AirConsole Is A Browser-Based Gaming Platform Where Your Smartphone Is The Controller

Gamers with a penchant for old school gaming have another platform to add to their entertainment mix: AirConsole is a recently launched browser-based games platform that repurposes players’ smartphones as controllers.

There’s no need to download any games or apps — or indeed, hunt out your Nintendo 64 and remember where you left the controllers… For a local multiplayer gaming session AirConsole is super simple to use — you just go to AirConsole.com on your computer and smartphone, entering the link code that’s shown on the bigger screen on your smaller screen — et voila, your phone becomes the touch pad to control the goings-on on the other screen. Neat.

The number of games is pretty limited at this nascent stage, but the team behind AirConsole is currently running a competition for devs to port titles (they say any browser-based game or Unity3d game can be ported).

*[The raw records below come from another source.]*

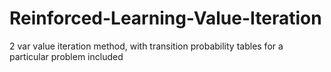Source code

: # Reinforced-Learning-Value-Iteration
2 var value iteration method, with transition probability tables for a particular problem included
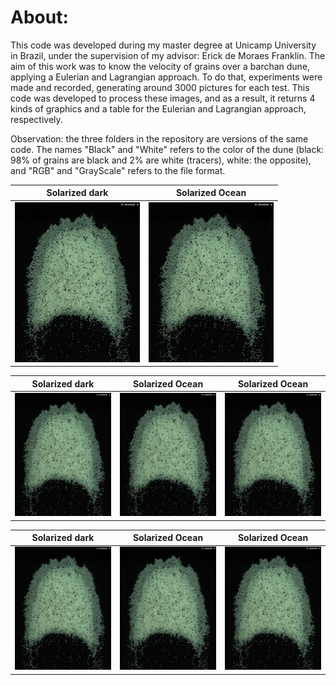 # About: 

  This code was developed during my master degree at Unicamp University in Brazil, under the supervision of my advisor: Erick de Moraes Franklin. The aim of this work was to know the velocity of grains over a barchan dune, applying a Eulerian and Lagrangian approach. To do that, experiments were made and recorded, generating around 3000 pictures for each test. This code was developed to process these images, and as a result, it returns 4 kinds of graphics and a table for the Eulerian and Lagrangian approach, respectively.
  
  Observation: the three folders in the repository are versions of the same code. The names "Black" and "White" refers to the color of the dune (black: 98% of grains are black and 2% are white (tracers), white: the opposite), and "RGB" and "GrayScale" refers to the file format.

Solarized dark             |  Solarized Ocean
:-------------------------:|:-------------------------:
![](Test000000_Resized.jpg)  |  ![](Test000000_Resized.jpg)

Solarized dark             |  Solarized Ocean          |  Solarized Ocean 
:-------------------------:|:-------------------------:|:-------------------------:
![](Test000000_Resized.jpg)  |  ![](Test000000_Resized.jpg)  |  ![](Test000000_Resized.jpg)

Solarized dark              |  Solarized Ocean            |  Solarized Ocean 
:-------------------------: | :-------------------------: | :-------------------------:
![](Test000000_Resized.jpg)    |    ![](Test000000_Resized.jpg)    |   ![](Test000000_Resized.jpg)


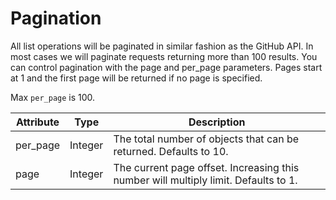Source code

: # Pagination

All list operations will be paginated in similar fashion as the GitHub API. In most cases we will paginate requests returning more than 100 results. You can control pagination with the page and per_page parameters. Pages start at 1 and the first page will be returned if no page is specified.

<aside class='notice'>
Max <code>per_page</code> is 100.
</aside>

| Attribute | Type    | Description                                                                         |
| --------- | ------- | ----------------------------------------------------------------------------------- |
| per_page  | Integer | The total number of objects that can be returned. Defaults to 10.                   |
| page      | Integer | The current page offset. Increasing this number will multiply limit. Defaults to 1. |
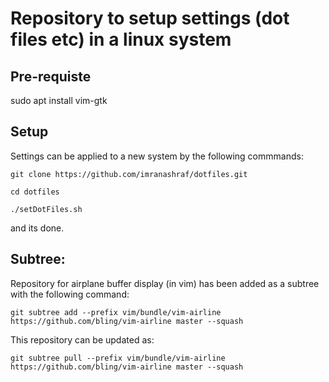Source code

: # Repository to setup settings (dot files etc) in a linux system

## Pre-requiste
sudo apt install vim-gtk

## Setup

Settings can be applied to a new system by the following commmands:

    git clone https://github.com/imranashraf/dotfiles.git

    cd dotfiles

    ./setDotFiles.sh

and its done.

## Subtree:

Repository for airplane buffer display (in vim) has been added as a subtree with the following command:

    git subtree add --prefix vim/bundle/vim-airline https://github.com/bling/vim-airline master --squash

This repository can be updated as:

    git subtree pull --prefix vim/bundle/vim-airline https://github.com/bling/vim-airline master --squash

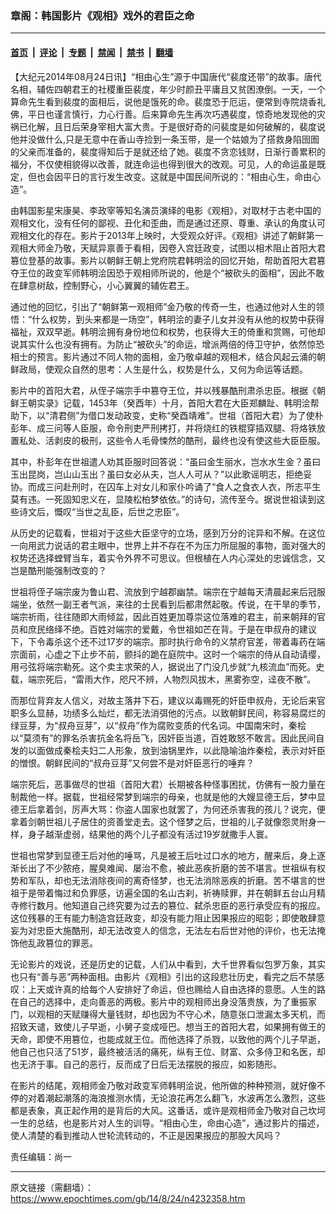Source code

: ### 章阁：韩国影片《观相》戏外的君臣之命

---

#### [首页](../../../..?n4232358) &nbsp;|&nbsp; [评论](../../../../../epoch-comment?n4232358) &nbsp;|&nbsp; [专题](../../../../../epoch-special?n4232358) &nbsp;|&nbsp; [禁闻](../../../../../epoch-news?n4232358) &nbsp;|&nbsp; [禁书](../../../../../books?n4232358) &nbsp;|&nbsp; [翻墙](https://github.com/gfw-breaker/nogfw/blob/master/README.md?n4232358)


<div class="post_content" id="artbody" itemprop="articleBody">
 <!-- article content begin -->
 <p>
  【大纪元2014年08月24日讯】“相由心生”源于中国唐代“裴度还带”的故事。唐代名相，辅佐四朝君王的社稷重臣裴度，年少时颜丑平庸且又贫困潦倒。一天，一个算命先生看到裴度的面相后，说他是饿死的命。裴度恐于厄运，便常到寺院烧香礼佛，平日也谨言慎行，力心行善。后来算命先生再次巧遇裴度，惊奇地发现他的灾祸已化解，且日后荣身宰相大富大贵。于是很好奇的问裴度是如何破解的，裴度说他并没做什么,只是无意中在香山寺捡到一条玉带，是一个姑娘为了搭救身陷囹圄的父亲而准备的，裴度得知后于是就还给了她。裴度不贪恋钱财，日渐行善累积的福分，不仅使相貌得以改善，就连命运也得到很大的改观。可见，人的命运虽是既定，但也会因平日的言行发生改变。这就是中国民间所说的：“相由心生，命由心造”。
 </p>
 <p>
  由韩国影星宋康昊、李政宰等知名演员演绎的电影《观相》，对取材于古老中国的观相文化，没有任何的鄙视、丑化和歪曲，而是通过还原、尊重、承认的角度认可观相文化的存在。影片于2013年上映时，大受观众好评。《观相》讲述了朝鲜第一观相大师金乃敬，天赋异禀善于看相，因卷入宫廷政变，试图以相术阻止首阳大君篡位登基的故事。影片以朝鲜王朝上党府院君韩明浍的回忆开始，帮助首阳大君篡夺王位的政变军师韩明浍因恐于观相师所说的，他是个“被砍头的面相”，因此不敢在肆意树敌，控制野心，小心翼翼的辅佐君王。
 </p>
 <p>
  通过他的回忆，引出了“朝鲜第一观相师”金乃敬的传奇一生，也通过他对人生的领悟：“什么权势，到头来都是一场空”，韩明浍的妻子儿女并没有从他的权势中获得福祉，双双早逝。韩明浍拥有身份地位和权势，也获得大王的倚重和赏赐，可他却说其实什么也没有拥有。为防止“被砍头”的命运，增派两倍的侍卫守护，依然惊恐相士的预言。影片通过不同人物的面相，金乃敬卓越的观相术，结合风起云涌的朝鲜政局，使观众自然的思考：人生是什么，权势是什么，又何为命运等话题。
 </p>
 <p>
  影片中的首阳大君，从侄子端宗手中篡夺王位，并以残暴酷刑肃杀忠臣。根据《朝鲜王朝实录》记载，1453年（癸酉年）十月，首阳大君在大臣郑麟趾、韩明浍帮助下，以“清君侧”为借口发动政变，史称“癸酉靖难”。世祖（首阳大君）为了使朴彭年、成三问等人臣服，命令刑吏严刑拷打，并将烧红的铁棍穿插双腿、将烙铁放置私处、活剥皮的极刑，这些令人毛骨悚然的酷刑，最终也没有使这些大臣臣服。
 </p>
 <p>
  其中，朴彭年在世祖遣人劝其臣服时回答说：“虽曰金生丽水，岂水水生金？虽曰玉出昆岗，岂山山玉出？虽曰女必从夫，岂人人可从？”以此歌谣明志，拒绝妥协。而成三问赴刑时，在囚车上对女儿和家仆吟诵了“食人之食衣人衣，所志平生莫有违。一死固知忠义在，显陵松柏梦依依。”的诗句，流传至今。据说世祖读到这些诗文后，慨叹“当世之乱臣，后世之忠臣”。
 </p>
 <p>
  从历史的记载看，世祖对于这些大臣坚守的立场，感到万分的诧异和不解。在这位一向用武力说话的君主眼中，世界上并不存在不为压力所屈服的事物，面对强大的权势还选择螳臂当车，着实令外界不可思议。但根植在人内心深处的忠诚信念，又岂是酷刑能强制改变的？
 </p>
 <p>
  世祖将侄子端宗废为鲁山君、流放到宁越郡幽禁。端宗在宁越每天清晨起来后冠服端坐，依然一副王者气派，来往的士民看到后都肃然起敬。传说，在干旱的季节，端宗祈雨，往往随即大雨倾盆，因此百姓更加尊崇这位落难的君主，前来朝拜的官员和庶民络绎不绝。百姓对端宗的爱戴，令世祖如芒在背。于是在申叔舟的建议下，下令毒杀这个还不过17岁的端宗。那时执行命令的义禁府官差，带着毒药在端宗面前，心虚之下止步不前，颤抖的跪在庭院中。这时一个端宗的侍从自动请缨，用弓弦将端宗勒死。这个卖主求荣的人，据说出了门没几步就“九核流血”而死。史载，端宗死后，“雷雨大作，咫尺不辨，人物烈风拔木，黑雾弥空，迳夜不散”。
 </p>
 <p>
  而那位背弃友人信义，对故主落井下石，建议以毒赐死的奸臣申叔舟，无论后来官职多么显赫，功绩多么灿烂，都无法消弭他的污点。以致朝鲜民间，称容易腐烂的绿豆芽，为“叔舟豆芽”，以“叔舟”作为腐败变质的代名词。中国南宋时，秦桧以“莫须有”的罪名杀害抗金名将岳飞，因奸臣当道，百姓敢怒不敢言。因此民间自发的以面做成秦桧夫妇二人形象，放到油锅里炸，以此隐喻油炸秦桧，表示对奸臣的憎恨。朝鲜民间的“叔舟豆芽”又何尝不是对奸臣恶行的唾弃？
 </p>
 <p>
  端宗死后，恶事做尽的世祖（首阳大君）长期被各种怪事困扰，仿佛有一股力量在制裁他一样。据载，世祖经常梦到端宗的母亲，也就是他的大嫂显德王后，梦中显德王后拿着剑，厉声大骂：你盗人国家也就罢了，为何还杀害我的孩儿？说完，便拿着剑朝世祖儿子居住的资善堂走去。这个怪梦之后，世祖的儿子就像怨灵附身一样，身子越渐虚弱，结果他的两个儿子都没有活过19岁就撒手人寰。
 </p>
 <p>
  世祖也常梦到显德王后对他的唾骂，凡是被王后吐过口水的地方，醒来后，身上逐渐长出了不少脓疮，腥臭难闻、屡治不愈，被此恶疾折磨的苦不堪言。世祖纵有权势和军队，却也无法消除夜间的离奇怪梦，也无法消除恶疾的折磨。苦不堪言的世祖于是带着悔过和负罪感，访遍全国的名山古刹，祈祷赎罪，并在朝鲜五台山月精寺修行数月。他知道自己终究要为过去的篡位、弑杀忠臣的恶行承受应有的报应。这位残暴的王有能力制造宫廷政变，却没有能力阻止因果报应的昭彰；即使敢肆意妄为对忠臣大施酷刑，却无法改变人的信念，无法左右后世对他的评价，也无法掩饰他乱政篡位的罪恶。
 </p>
 <p>
  无论影片的戏说，还是历史的记载，人们从中看到，大千世界看似包罗万象，其实也只有“善与恶”两种面相。由影片《观相》引出的这段悲壮历史，看完之后不禁感叹：上天或许真的给每个人安排好了命运，但也赐给人自由选择的意愿。人生的路在自己的选择中，走向善恶的两极。影片中的观相师出身没落贵族，为了重振家门，以观相的天赋赚得大量钱财，却也因为不守心术，随意张口泄漏太多天机，而招致天谴，致使儿子早逝，小舅子变成哑巴。想当王的首阳大君，如果拥有做王的天命，即使不用篡位，也能成就王位。而他选择了杀戮，以致他的两个儿子早逝，他自己也只活了51岁，最终被活活的痛死，纵有王位、财富、众多侍卫和名医，却也无济于事。自己的恶行，反而成了日后无法摆脱的报应，如影随形。
 </p>
 <p>
  在影片的结尾，观相师金乃敬对政变军师韩明浍说，他所做的种种预测，就好像不停的对着潮起潮落的海浪推测水情，无论浪花再怎么翻飞，水波再怎么激烈，这些都是表象，真正起作用的是背后的大风。这番话，或许是观相师金乃敬对自己坎坷一生的总结，也是影片对人生的训导。“相由心生，命由心造”，通过影片的描述，使人清楚的看到推动人世轮流转动的，不正是因果报应的那股大风吗？
 </p>
 <p>
  责任编辑：尚一
 </p>
 <p>
  <!-- article content end -->
  <div id="below_article_ad">
  </div>
 </p>
</div>


---

原文链接（需翻墙）：https://www.epochtimes.com/gb/14/8/24/n4232358.htm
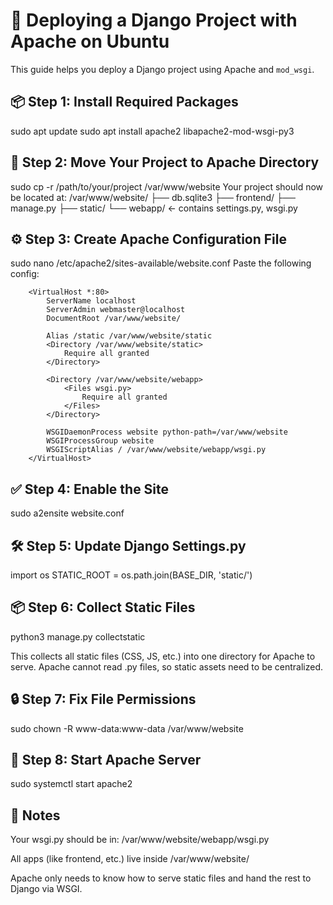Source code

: # 🚀 Deploying a Django Project with Apache on Ubuntu

This guide helps you deploy a Django project using Apache and `mod_wsgi`.

## 📦 Step 1: Install Required Packages


sudo apt update
sudo apt install apache2 libapache2-mod-wsgi-py3

## 📂 Step 2: Move Your Project to Apache Directory


sudo cp -r /path/to/your/project /var/www/website
Your project should now be located at:
/var/www/website/
├── db.sqlite3
├── frontend/
├── manage.py
├── static/
└── webapp/         ← contains settings.py, wsgi.py

## ⚙️ Step 3: Create Apache Configuration File

sudo nano /etc/apache2/sites-available/website.conf
Paste the following config:

        <VirtualHost *:80>
            ServerName localhost
            ServerAdmin webmaster@localhost
            DocumentRoot /var/www/website/
        
            Alias /static /var/www/website/static
            <Directory /var/www/website/static>
                Require all granted
            </Directory>
        
            <Directory /var/www/website/webapp>
                <Files wsgi.py>
                    Require all granted
                </Files>
            </Directory>
        
            WSGIDaemonProcess website python-path=/var/www/website
            WSGIProcessGroup website
            WSGIScriptAlias / /var/www/website/webapp/wsgi.py
        </VirtualHost>

## ✅ Step 4: Enable the Site

sudo a2ensite website.conf

## 🛠️ Step 5: Update Django Settings.py

import os
STATIC_ROOT = os.path.join(BASE_DIR, 'static/')

## 📦 Step 6: Collect Static Files

python3 manage.py collectstatic 

This collects all static files (CSS, JS, etc.) into one directory for Apache to serve. Apache cannot read .py files, so static assets need to be centralized.

## 🔒 Step 7: Fix File Permissions

sudo chown -R www-data:www-data /var/www/website

## 🚀 Step 8: Start Apache Server

sudo systemctl start apache2


## 📌 Notes
Your wsgi.py should be in: /var/www/website/webapp/wsgi.py

All apps (like frontend, etc.) live inside /var/www/website/

Apache only needs to know how to serve static files and hand the rest to Django via WSGI.




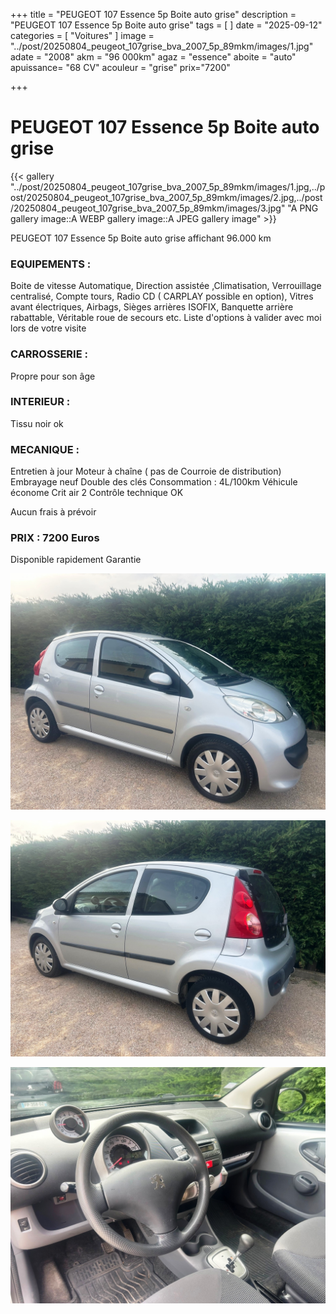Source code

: +++
title = "PEUGEOT 107 Essence 5p Boite auto grise"
description = "PEUGEOT 107 Essence 5p Boite auto grise"
tags = [
]
date = "2025-09-12"
categories = [
    "Voitures"
]
image = "../post/20250804_peugeot_107grise_bva_2007_5p_89mkm/images/1.jpg"
adate = "2008"
akm = "96 000km"
agaz = "essence"
aboite = "auto"
apuissance= "68 CV"
acouleur = "grise"
prix="7200"

+++

# PEUGEOT 107 Essence 5p Boite auto grise 

{{< gallery  "../post/20250804_peugeot_107grise_bva_2007_5p_89mkm/images/1.jpg,../post/20250804_peugeot_107grise_bva_2007_5p_89mkm/images/2.jpg,../post/20250804_peugeot_107grise_bva_2007_5p_89mkm/images/3.jpg" "A PNG gallery image::A WEBP gallery image::A JPEG gallery image" >}}
 


PEUGEOT 107 Essence 5p Boite auto grise affichant 96.000 km 


### EQUIPEMENTS :
Boite de vitesse Automatique, Direction assistée ,Climatisation, Verrouillage centralisé, Compte tours, Radio CD ( CARPLAY possible en option), Vitres avant électriques, Airbags, Sièges arrières ISOFIX, Banquette arrière rabattable, Véritable roue de secours etc.
Liste d'options à valider avec moi lors de votre visite


### CARROSSERIE :
 Propre pour son âge


### INTERIEUR :
Tissu noir ok

### MECANIQUE :
Entretien à jour 
Moteur à chaîne ( pas de Courroie de distribution)
Embrayage neuf
Double des clés
Consommation : 4L/100km
Véhicule économe
Crit air 2
Contrôle technique OK 

Aucun frais à prévoir


### PRIX : 7200 Euros

Disponible rapidement
Garantie

<!-- more -->


![](images/1.jpg)

![](images/2.jpg)

![](images/3.jpg)

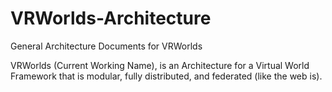 # VRWorlds-Architecture
General Architecture Documents for VRWorlds

VRWorlds (Current Working Name), is an Architecture for a Virtual World Framework that is modular, fully distributed, and federated (like the web is).

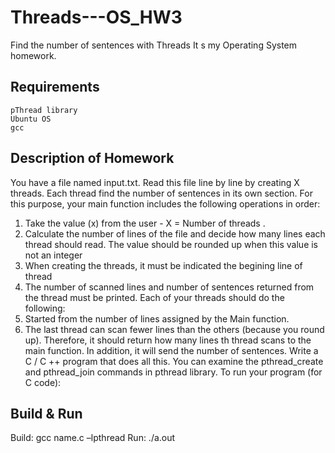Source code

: # Threads---OS_HW3
Find the number of sentences with Threads 
It s my Operating System homework.

## Requirements

    pThread library
    Ubuntu OS
    gcc


## Description of Homework

You have a file named input.txt. Read this file line by line by creating X threads. Each thread find the number of sentences
in its own section. For this purpose, your main function includes the following operations in order:
1. Take the value (x) from the user - X = Number of threads .
2. Calculate the number of lines of the file and decide how many lines each thread should read. The value should be
rounded up when this value is not an integer
3. When creating the threads, it must be indicated the begining line of thread
4. The number of scanned lines and number of sentences returned from the thread must be printed.
Each of your threads should do the following:
1. Started from the number of lines assigned by the Main function.
2. The last thread can scan fewer lines than the others (because you round up). Therefore, it should return how many lines
th thread scans to the main function. In addition, it will send the number of sentences.
Write a C / C ++ program that does all this. You can examine the pthread_create and pthread_join commands in pthread
library. To run your program (for C code):

## Build & Run
Build:
    gcc name.c –lpthread
Run:
    ./a.out

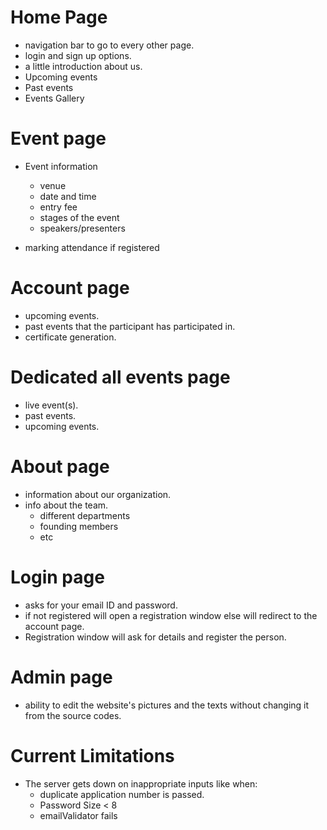 # Home Page

- navigation bar to go to every other page.
- login and sign up options.
- a little introduction about us.
- Upcoming events
- Past events
- Events Gallery

# Event page

- Event information

  - venue
  - date and time
  - entry fee
  - stages of the event
  - speakers/presenters

- marking attendance if registered

# Account page

- upcoming events.
- past events that the participant has participated in.
- certificate generation.

# Dedicated all events page

- live event(s).
- past events.
- upcoming events.

# About page

- information about our organization.
- info about the team.
  - different departments
  - founding members
  - etc

# Login page

- asks for your email ID and password.
- if not registered will open a registration window else will redirect to the account page.
- Registration window will ask for details and register the person.

# Admin page

- ability to edit the website's pictures and the texts without changing it from the source codes.

# Current Limitations

- The server gets down on inappropriate inputs like when:
  - duplicate application number is passed.
  - Password Size < 8
  - emailValidator fails
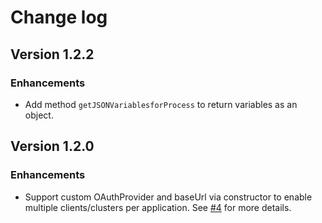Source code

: # Change log

## Version 1.2.2

### Enhancements

-   Add method `getJSONVariablesforProcess` to return variables as an object.


## Version 1.2.0

### Enhancements

-   Support custom OAuthProvider and baseUrl via constructor to enable multiple clients/clusters per application. See [#4](https://github.com/camunda-community-hub/operate-client-node-js/issues/4) for more details.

In the meanwhile titles include TicTac Boom, Hit Parade and PolyRacer. There’s also an NES emulator, plus card games such as poker and Cards Against Humanity.

AirConsole

Of course AirConsole is not going to entice pro gamers. But it’s not trying to; it’s squarely targeting the casual social gaming crowd. Add to which, it’s cross platform and cross device — so you don’t need specific hardware to get a gaming session up and running.

The platform has been bagging early attention on Reddit — where one of its game developers describes it thus:

…it doesn’t need a lot of hardware: An average laptop will do. You won’t be able to play the newest AAA games with it, but that’s also not really what we’re all about. AirConsole is to play a few quick games with friends while having a beer. Think Mario Party. Except it’s really annoying to carry an N64 with 8 controllers (or a big gaming PC with 8 gamepads) somewhere, while AirConsole just needs a laptop or TV with a couple of smartphones, and you’re all good to play with as many people as you like.

Latency can be a slight issue with the link between computer and smartphone, depending on the device you’re using as a controller (AirConsole claims the experience is better using Android phones than iPhones — noting that devices that support WebRTC having latencies of between 1 and 10 milliseconds, while those without WebRTC support lag between 40 to 120 milliseconds). But given the old school gaming vibe it’s not necessary a big deal to have sporadic delays in gameplay.

N-Dream, the Zurich, Switzerland based startup behind AirConsole, started work on the concept back in January, with just under $1.4 million in initial capital — going on to launch the platform early last month (just before Apple took the wraps off its new Apple TV, which includes a touch-sensitive remote that doubles as a game controller).